West had been representing a defendant in a preliminary hearing at Durham Crown Court in April.

A ‘heated exchange’ between His Honour Judge Kelson and West followed Kelson’s request for counsel to return to court in the afternoon after taking further instructions from his client.

Hearing the contempt case, Kelson said West’s behaviour was ‘far over-stepping the mark in courageously representing’ the defendant. West’s ‘deeply unpleasant style of advocacy’ was ‘highly impertinent and somewhat confrontational, if not pugnacious’, Kelson said. 

He continued: ‘Case management was deliberately thwarted by Mr West and the dignity and authority of the court were undermined by his conscious and deliberate act of defiance in failing to attend court in the afternoon.’

At the original hearing, West said his client had ‘made it clear his intention was to plead not guilty’ so a further conference was not necessary.

West told the judge: ‘Whether I attend any hearing in the case is a matter for my professional judgment in consultation with my solicitor.’ He did not return to court in the afternoon, as he had been ordered.

For West, Bryan Cox QC, acting pro bono, told the Court of Appeal the appellant believed the judge was making a ‘coded assertion’ as to the merits of the case and that he was being asked to return to court as a ‘punitive measure only’ as the prosecutor was not required to attend.

The Court of Appeal rejected West’s complaint that Kelson had refused to recuse himself from the contempt hearing and his submission that Kelson did not have the jurisdiction to order him to return to court.

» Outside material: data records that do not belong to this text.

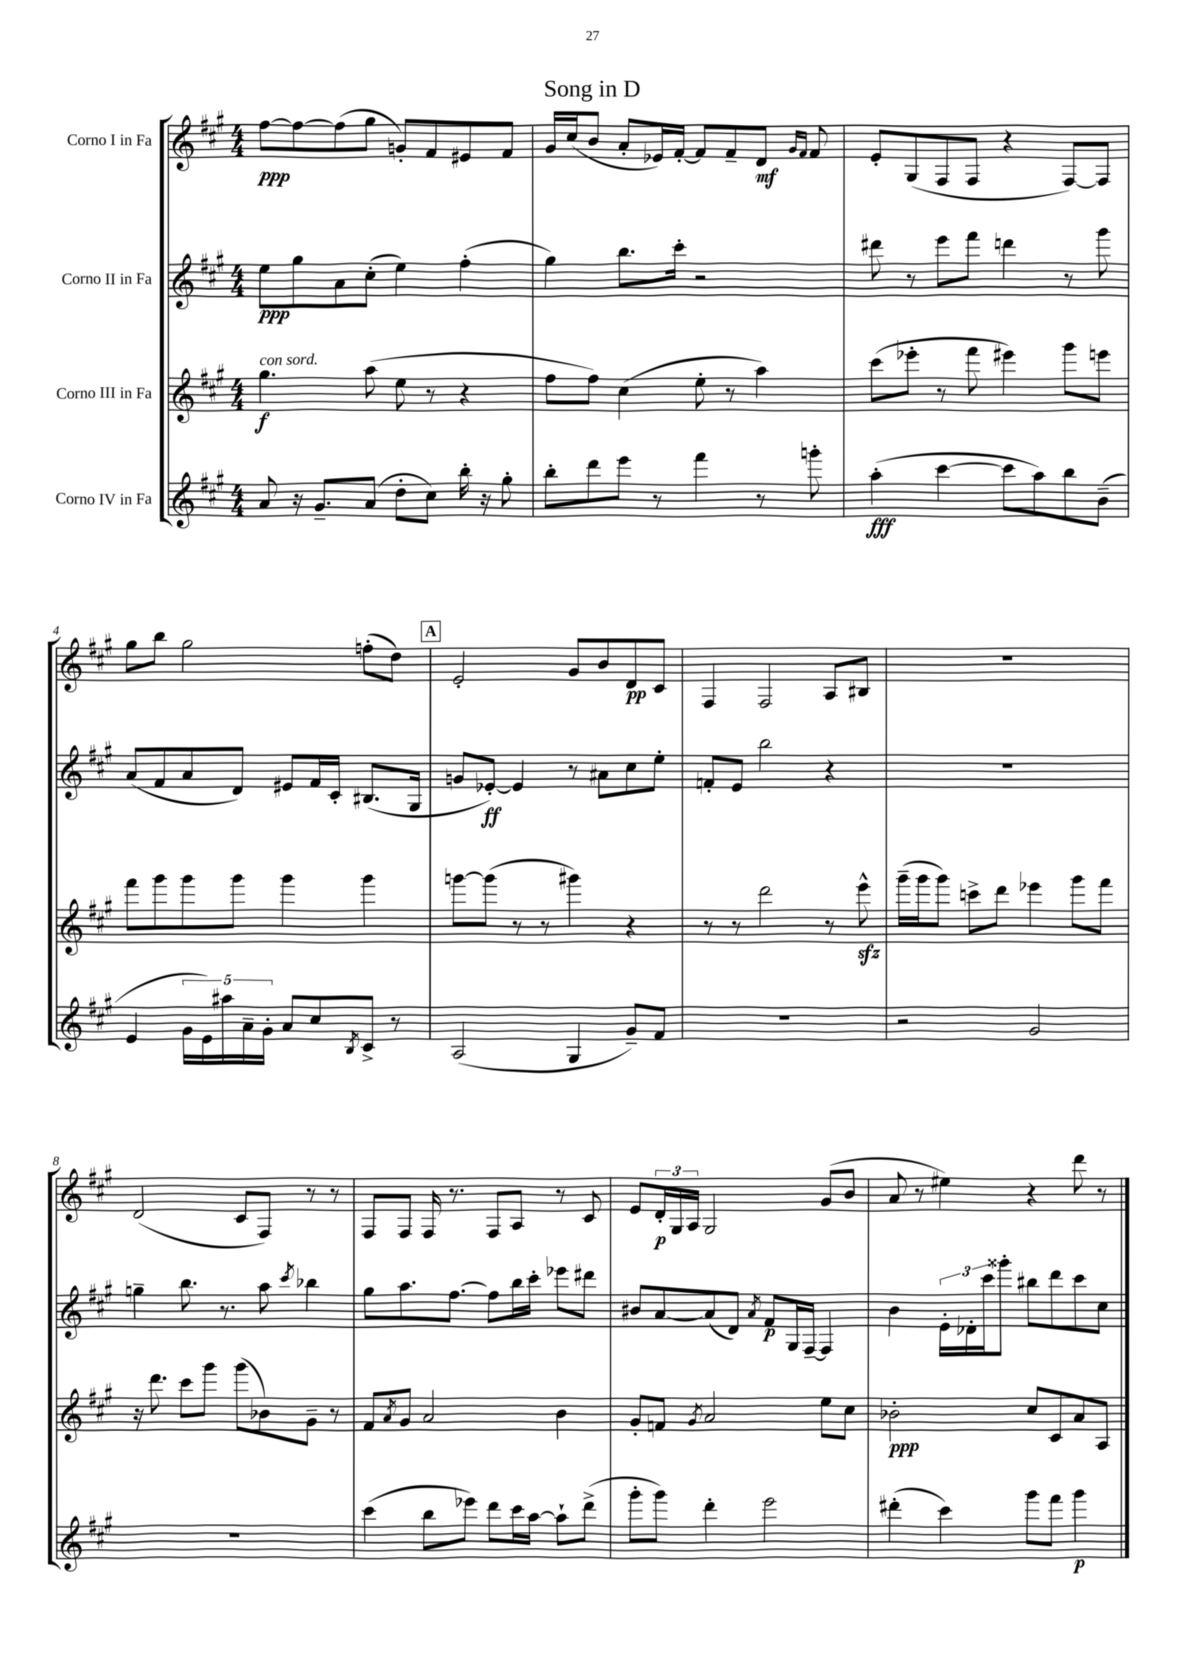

**kern	**kern	**kern	**kern
*staff4	*staff3	*staff2	*staff1
*clefG2	*clefG2	*clefG2	*clefG2
*k[f#c#g#]	*k[f#c#g#]	*k[f#c#g#]	*k[f#c#g#]
*M4/4	*M4/4	*M4/4	*M4/4
8a/	4.gg#\	8ee\L	[8ff#\L
16r	.	8gg#\	8ff#\_
8.g#~/L	.	.	.
.	.	8a\	(8ff#\]
(8a/J	(8aa\	(8cc#'\J	8gg#\J
8dd'\L	8ee\	4ee\)	8g'/L)
8cc#\J)	8r	.	8f#/
16bb'\	4r	(4ff#'\	8e#/
16r	.	.	.
8gg#'\	.	.	8f#/J
=	=	=	=
8bb'\L	8ff#\L	4gg#\)	16g#/LL
.	.	.	(16cc#/J
8ddd\	8ff#\J)	.	8b/J
8eee\J	(4cc#\	8.bb\L	8a'/L
8r	.	.	16e-/L)
.	.	16ccc#'\Jk	[16f#'/JJ
4fff#\	8ee'\	2r	8f#/]L
.	8r	.	8f#~/
8r	4aa\)	.	8d/J
.	.	.	16qqg#/LL
.	.	.	16qqf#/JJ
8ggg'\	.	.	8f#/
=	=	=	=
(4aa'\	(8ccc#\L	8ddd#\	8e'/L
.	8eee-'\J	8r	(8G#/
[4ccc#\	8r	8eee\L	8F#/
.	8fff#\	8fff#\J	8F#/J
8ccc#\]L	4eee#\)	4ddd\	4r
8aa\)	.	.	.
8bb\	8ggg#\L	8r	[8F#/L)
(8b~\J	8eee\J	8ggg#\	8F#/]J
=	=	=	=
4e/	8fff#\L	(8a/L	8gg#\L
.	8ggg#\	8f#/	8bb\J
20g#\LL	8ggg#\	8a/	2gg#\
20e\)	.	.	.
20aa#\	.	.	.
.	8ggg#\J	8d/J)	.
20a~\	.	.	.
20g#'\JJ	.	.	.
8a/L	4ggg#\	8e#/L	.
8cc#/	.	16f#/L	.
.	.	16c#'/JJ	.
8qB/	.	.	.
8c#^/J	4ggg#\	(8.B#/L	(8ff'\L
8r	.	.	8dd\J)
.	.	16G#/Jk	.
=	=	=	=
(2A/	[8ggg\L	8g/L	2e'/
.	(8ggg\]J	[8e-'/J)	.
.	8r	4e-/]	.
.	8r	.	.
4G#/	4ggg#\)	8r	8g#/L
.	.	8a#\L	8b/
8g#~/L)	4r	8cc#\	8d/
8f#/J	.	8ee'\J	8c#/J
=	=	=	=
1r	8r	8f'/L	4F#/
.	8r	8e/J	.
.	2ddd\	2bb\	2F#/
.	8r	4r	8A/L
.	8eee^^\	.	8B#/J
=	=	=	=
2r	(16ggg#~\LL	1r	1r
.	16ggg#\J	.	.
.	8ggg#\J)	.	.
.	8ccc^\L	.	.
.	8ddd\J	.	.
2g#/	4eee-\	.	.
.	8ggg#\L	.	.
.	8fff#\J	.	.
=	=	=	=
1r	16r	4gg~\	(2d/
.	8.ddd\	.	.
.	8ccc#\L	8.bb\	.
.	8ggg#\J	.	.
.	.	8.r	.
.	(8ggg#\L	.	8c#/L
.	8b-\)	8aa\	8F#/J)
.	.	8qccc#/	.
.	8g#~\J	4bb-\	8r
.	8r	.	8r
=	=	=	=
(4ccc#\	8f#/L	8gg#\L	8F#/L
.	8qa/	.	.
.	8g#/J	8.aa\	8F#/J
8bb\L	2a/	.	16F#/
.	.	[8.ff#\J	8.r
8eee-\J)	.	.	.
8ddd\L	.	8ff#\]L	8F#/L
16ccc#\L	.	16bb\L	8A/J
[16aa\JJ	.	16ccc#'\JJ	.
8aa`\]L	4b\	8eee-\L	8r
(8ddd^\J	.	8ddd#\J	8c#/
=	=	=	=
8ggg#'\L	8g#'/L	8b#/L	8e/L
8ggg#\J)	8f/J	[8a/	24d'/L
.	.	.	24G#/
.	.	.	24A/JJ
.	8qg#/	.	.
4ddd'\	2a/	(8a/]	2G#/
.	.	8d/J)	.
.	.	8qa/	.
2eee\	.	8f#/L	.
.	.	16G#/L	.
.	.	[16F#~/JJ	.
.	8ee\L	4F#/]	(8g#/L
.	8cc#\J	.	8b/J
=	=	=	=
(4ddd#'\	2b-'\	4b\	8a/
.	.	.	8r
4ccc#\)	.	24e'\LL	4ee#\)
.	.	24d-'\	.
.	.	24ccc#\J	.
.	.	8ggg##'\J	.
8ggg#\L	8cc#/L	8bb#\L	4r
8fff#\J	8c#/	8ddd\	.
4ggg#\	8a/	8ccc#\	8ddd\
.	8A/J	8cc#\J	8r
==	==	==	==
*-	*-	*-	*-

Commenting on the Court of Appeal decision, West said: ‘Whilst I am obviously pleased that my appeal has been allowed and the finding that I am in contempt of court has been quashed, I am disappointed that the court saw fit to criticise my professional conduct.

‘The active, some might say enthusiastic, case management of criminal cases by judges causes difficult problems for defence advocates seeking to balance their duty to their clients with their duty to the court. I will continue to try to achieve that balance.’